We've just found out about
a weird problem with our site where email replies sent to
*batch* requests (and only batch ones) were not processed
correctly for almost 2 months. Some of our users suddenly
received a notification with a backlog of dozens of updates
after I restarted the server following an OS+alaveteli
upgrade. So it's hard to figure out what went wrong.
I've gathered some notes about the incident in this ticket if you're curious. https://gitlab.com/madada-team/dada-core/-/issues/106
I have 2 questions arising out of this:
- how/why are replies to
batch requests processed differently from non-batch ones?
(Gareth/Graeme, this one is probably for you)
- do you have any tips about monitoring this part of the process, so that you can be notified when something is not running as it should?
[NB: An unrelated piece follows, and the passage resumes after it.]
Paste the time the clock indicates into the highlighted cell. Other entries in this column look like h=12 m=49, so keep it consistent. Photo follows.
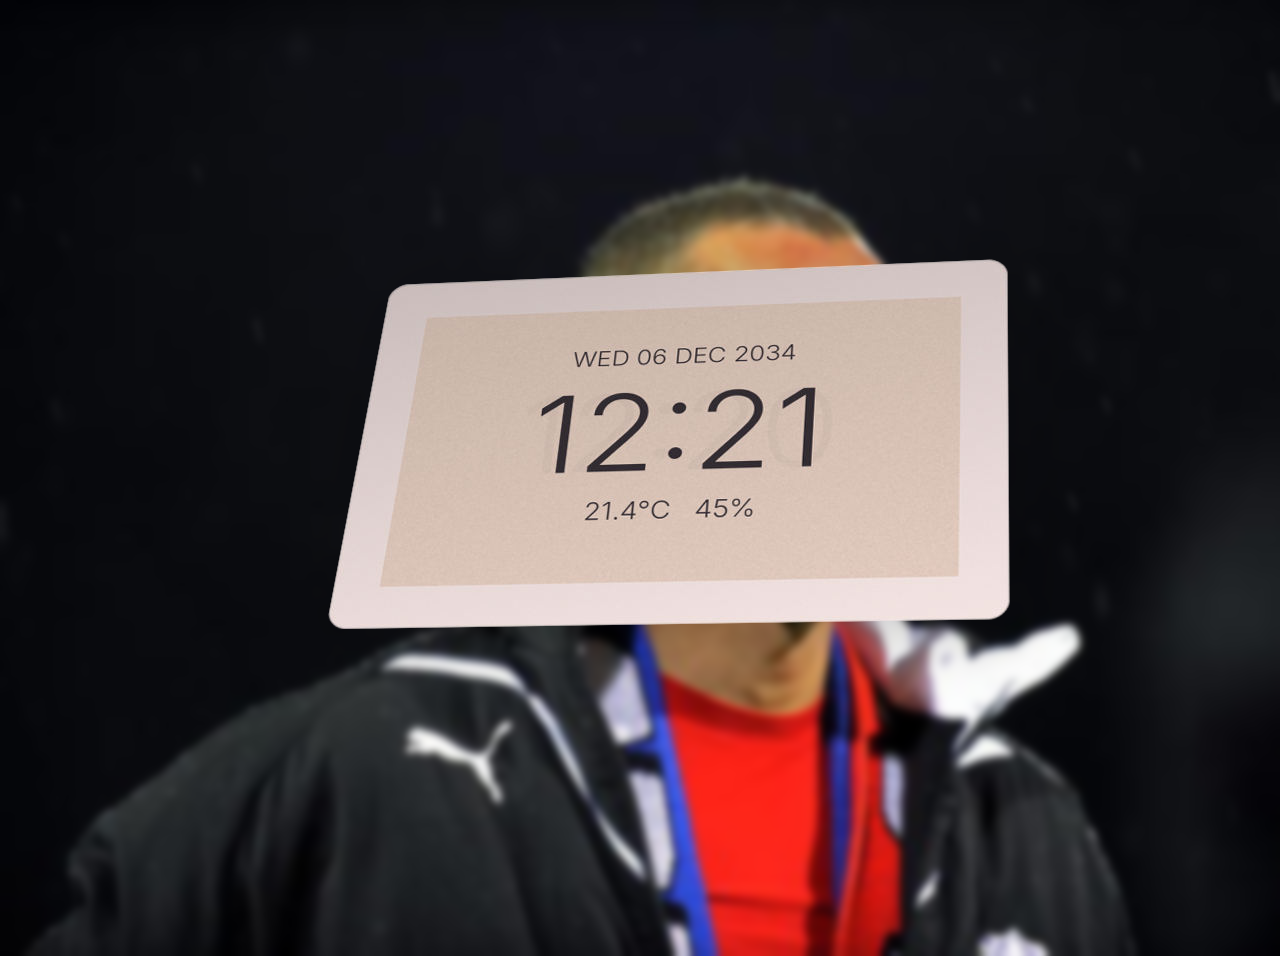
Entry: h=12 m=21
We have an external service (freshping.io mostly because they have a free tier) which monitors the website and emails me if it is not working. I'd like to find something similar for the email server, and ideally the various daemons that conspire to make alaveteli function properly.
Thanks for any suggestions!
Laurent for team Madada.fr
> how/why are replies to batch requests processed differently from non-batch ones? (Gareth/Graeme, this one is probably for you)
The general problem with batch requests has been that once its sent, we usually see a huge influx of auto-responses which would create enough load to cause availability issues. This probably isn't strictly true for WDTK these days as we've made significant hardware upgrades, but probably still an issue if you're hosting on a more modest VPS.
So, instead of just ingesting immediately, we added the POP polling setup to try to distribute the load a little more evenly. This gets automatically enabled for pro users – even single requests made by them will go through the poller system. At some point we really want to clean this up and have just one way of handling incoming mail. Perhaps this is by moving all users over to the poller , or maybe an alternative approach is to use background jobs to process the incoming mails . There's no particular timeline on these given capacity constraints.
> do you have any tips about monitoring this part of the process
We use Icinga (née Nagios) internally for most of our monitoring.
We also appear to have the following lines in our WDTK crontab that aren't provided in core:
# Every 10 minutes
5,15,25,35,45,55 * * * * foi /etc/init.d/foi-alert-tracks check
5,15,25,35,45,55 * * * * foi /etc/init.d/foi-poll-for-incoming check
Looks like these "check" lines got removed back in 2017 when we improved how we generate daemons .
It looks like those lines should get added to the crontab when you generate the daemons, and we do talk about it in the install documentation , but perhaps its not that clear.
I imagine you could use a monitoring service – Icinga, Monit, Sensu, etc – to run the check command rather than relying on cron.